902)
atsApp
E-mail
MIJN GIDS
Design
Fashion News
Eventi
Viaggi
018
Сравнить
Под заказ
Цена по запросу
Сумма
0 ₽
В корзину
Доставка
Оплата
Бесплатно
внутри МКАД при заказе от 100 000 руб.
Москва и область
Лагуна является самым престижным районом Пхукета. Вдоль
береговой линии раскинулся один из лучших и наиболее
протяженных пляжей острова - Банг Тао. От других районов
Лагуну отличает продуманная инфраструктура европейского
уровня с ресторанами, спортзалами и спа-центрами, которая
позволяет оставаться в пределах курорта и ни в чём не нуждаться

* * *

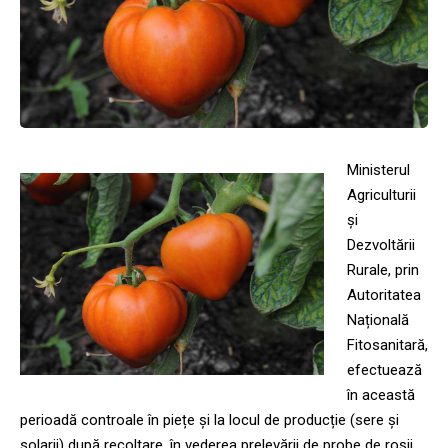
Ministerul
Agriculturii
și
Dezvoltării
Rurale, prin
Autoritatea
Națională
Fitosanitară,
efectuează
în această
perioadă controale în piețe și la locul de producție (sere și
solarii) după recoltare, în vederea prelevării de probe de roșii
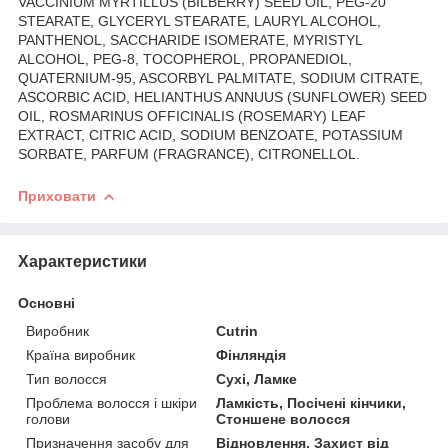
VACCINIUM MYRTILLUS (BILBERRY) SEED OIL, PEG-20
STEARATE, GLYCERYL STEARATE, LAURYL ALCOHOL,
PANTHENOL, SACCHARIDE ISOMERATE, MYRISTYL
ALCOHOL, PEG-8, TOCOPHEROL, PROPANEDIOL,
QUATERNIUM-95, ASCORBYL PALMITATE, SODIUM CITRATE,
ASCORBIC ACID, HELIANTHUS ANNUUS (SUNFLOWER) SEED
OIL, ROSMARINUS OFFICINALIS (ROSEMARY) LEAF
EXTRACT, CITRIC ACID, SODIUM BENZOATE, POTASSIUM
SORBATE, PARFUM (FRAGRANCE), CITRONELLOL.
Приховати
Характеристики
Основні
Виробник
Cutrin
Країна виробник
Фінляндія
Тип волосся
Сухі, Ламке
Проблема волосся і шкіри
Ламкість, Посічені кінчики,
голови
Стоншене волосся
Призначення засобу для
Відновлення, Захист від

ACTION ITEM:
Above are the lines; repeat exactly the ones from the line containing "протяженных пляжей острова" down to the line containing "позволяет оставаться в", both inclusive.

SOLUTION FOR THIS EXERCISE:
протяженных пляжей острова - Банг Тао. От других районов
Лагуну отличает продуманная инфраструктура европейского
уровня с ресторанами, спортзалами и спа-центрами, которая
позволяет оставаться в пределах курорта и ни в чём не нуждаться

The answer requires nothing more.